Three strategies for a positive corporate culture
Stephanie Coward is Managing Director of Human Capital Management (HCM) at IRIS Software Group.
The pandemic gave millions of people the opportunity to dip their toes into an enhanced work-life balance, more time with loved ones, and reduced commuting costs. Over one-third of employed workers were now at home and our mindset of office-based work versus remote changed forever. Three years later, many employees expect the best of both worlds with hybrid options – but it’s brought new challenges to the workplace.
One of the top challenges organizations are facing is maintaining organizational culture. According to Gallup’s 2022 workplace survey, 32% of workers are feeling less connected to the culture when they work in a remote or hybrid format. For some employees, this working format has meant a lack of collaboration and excessive work hours if they are unable to switch off at the end of the day. On the other hand, an additional Gartner report found that 67 percent of employees expect flexibility and 55% said it would impact whether or not they stay with a company.
There is no one-size-fits-all approach when it comes to building and maintaining a positive corporate culture, but leaders must find ways that work for their own unique teams in order to build meaningful relationships in an organic way.
Ask your employees what they want
It’s important for leaders to maintain an organizational culture within a flexible work environment. Leaders can both foster their culture and allow their team to focus on delivering valuable work and services to their clients. Whether a team member is working from their kitchen table 1,000 miles away or coming into the office a few days a week, putting a strategy in place to build a positive company culture will set you up for success.

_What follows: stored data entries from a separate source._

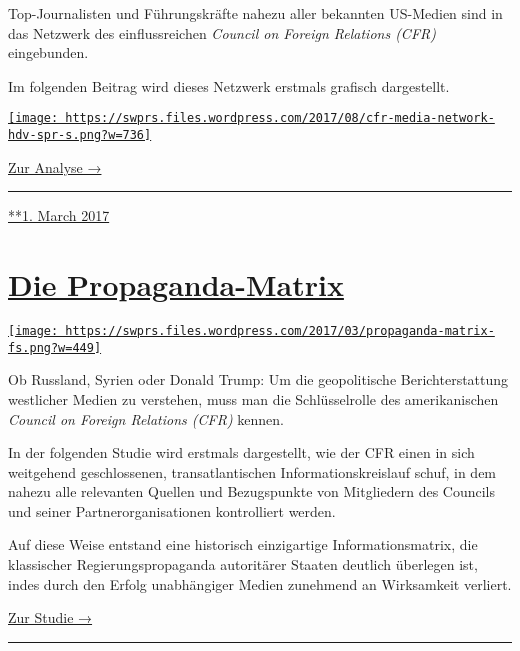 Top-Journalisten und Führungskräfte nahezu aller bekannten US-Medien
sind in das Netz­werk des einflussreichen \emph{Council on Foreign
Relations (CFR)} eingebunden.

Im folgenden Beitrag wird dieses Netzwerk erstmals grafisch
dar­ge­stellt.

\href{https://swprs.org/das-american-empire-und-seine-medien/}{\texttt{[image: https://swprs.files.wordpress.com/2017/08/cfr-media-network-hdv-spr-s.png?w=736]}}

\href{https://swprs.org/das-american-empire-und-seine-medien/}{Zur
Analyse →}

\begin{center}\rule{0.5\linewidth}{\linethickness}\end{center}

\href{https://swprs.org/2017/03/01/netzwerk-medien-usa/}{**1. March
2017}

\hypertarget{die-propaganda-matrix}{%
\section{\texorpdfstring{\href{https://swprs.org/2017/03/01/propaganda-matrix/}{Die
Propaganda-Matrix}}{Die Propaganda-Matrix}}\label{die-propaganda-matrix}}

\href{https://swprs.org/2017/03/01/propaganda-matrix/}{\texttt{[image: https://swprs.files.wordpress.com/2017/03/propaganda-matrix-fs.png?w=449]}}

Ob Russland, Syrien oder Donald Trump: Um die geopolitische
Bericht­erstattung westlicher Medien zu verstehen, muss man die
Schlüssel­rolle des amerikanischen \emph{Council on Foreign Relations
(CFR)} kennen.

In der folgenden Studie wird erstmals dargestellt, wie der CFR einen in
sich weitgehend geschlossenen, trans­atlantischen
Informations­­kreislauf schuf, in dem nahezu alle relevanten Quellen und
Bezugs­punkte von Mitgliedern des Councils und seiner
Partner­­organisationen kontrolliert werden.

Auf diese Weise entstand eine historisch einzigartige
Informations­­matrix, die klassischer Regierungs­propaganda autoritärer
Staaten deutlich überlegen ist, indes durch den Erfolg unabhängiger
Medien zunehmend an Wirksamkeit verliert.

\href{https://swprs.org/die-propaganda-matrix}{Zur Studie →}

\begin{center}\rule{0.5\linewidth}{\linethickness}\end{center}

The first step is to learn more about what your employees want. By listening to your employee’s concerns and incorporating their feedback, you can begin to foster authentic, respectful relationships with your team. Only once you know how, and how often, your employees want to meet in person can you begin to set a regular cadence for activities focused on interpersonal interactions that will make a difference for all those involved.
Establish culture from the top
Managers will play a critical role in establishing your positive organizational culture and setting the standard for the rest of the organization. It is important for managers to lead by example to minimize burnout. For example, ensuring managers log off at the end of the day and not answering emails outside of work hours will give all employees permission to do the same.
When manager and employee interaction is good, it encourages overall greater contributions from the team and can improve job satisfaction. It is critical to have managers helping every employee understand where they fit into the larger organizational structure when teams are dispersed across the country. They can help their team set their roles and responsibilities and specify expectations when working in a remote or hybrid environment for performance, communication and hours worked.
Focus on interpersonal connection
The regular daily occurrences of personal connections that boost team morale or connectivity organically are not possible in a remote environment. Employees that crave those types of interpersonal connections and collaborations like catching up at a co-worker's desk might feel the loss of an organization’s culture in a remote environment - but it doesn’t have to be that way. Approaches that create team engagement in today’s workplace include:
- In-person quarterly gatherings for teams that are fully remote or don’t get together often for meetings
- Dedicating time for social catch ups to build team cohesion and foster genuine connections
- Agreed upon time in the office together to create opportunities for shared experiences, problem solving and professional development
These interactions allow employees to build interpersonal relationships through socialization, helping to foster positive relationships and ultimately, boost productivity. By following these strategies, business leaders can find ways to build and maintain a positive corporate culture in a hybrid and remote working environment.